= London Conference of 1867 =

The conference of the six Great Powers (which for the first time included Italy) which met in London in May 1867, to settle the political order of northern Europe after the disruption of the German Confederation in 1866, is known as the London Conference of 1867. It resulted in the Treaty of London on 11 May 1867. The immediate occasion of the conference was the necessity of settling the status of the Grand Duchy of Luxemburg, which, after the downfall of Napoleon, had been added to the dominions of the King of the Netherlands as a separate and independent state and made a member of the German Confederation. Notwithstanding the dissolution of the Confederation, Luxembourg continued to be occupied by Prussian troops, the French government insisting upon the removal of these troops and threatening war to enforce the demand, resulting in the Luxembourg Crisis.

The conference was called to avert the new danger to the peace of Europe, and it solved the problem by the statesmanlike device of placing the grand duchy under the collective guarantee of the Great Powers as a permanently neutralized territory. The conference is notable for its clear recognition of the principle of neutralization and of the rights of a neutralized state, as well as the obligations incurred by the Powers joining in the collective guarantee.

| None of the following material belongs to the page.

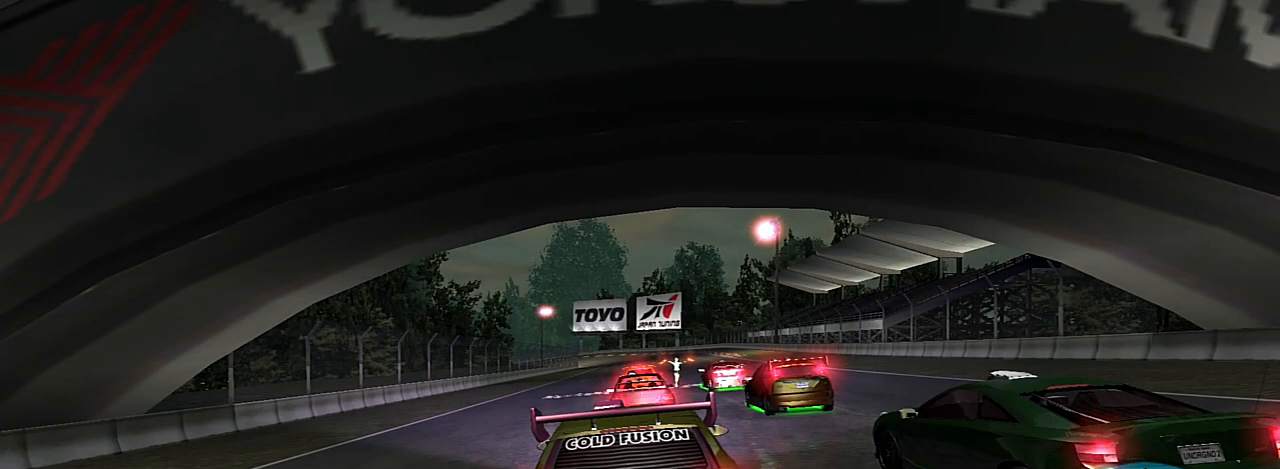
{"buttons": [], "left_stick": "center", "right_stick": "center", "events": [[400, "R2", "up"]]}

In an individual guarantee, such as that guaranteeing the neutrality of Belgium, powers that signed the treaty would be bound individually to defend a nation's neutrality regardless of the actions of the other signatories. In a collective guarantee, such as this treaty with Luxembourg, the major signatories would act in concert or would not be required to act at all. The distinction between individual and collective guarantee resulted in some confusion when the Germans invaded both Belgium and Luxembourg in August 1914. Since Germany inherited Prussia's 1867 commitment to a collective guarantee, by invading Luxembourg it rendered impossible any joint action in defense of Luxembourg's neutrality. Britain was therefore not required to intervene to defend Luxembourg. However, since Belgium was individually guaranteed by the major powers (including Britain), the British government felt obliged to defend its neutrality against German invasion.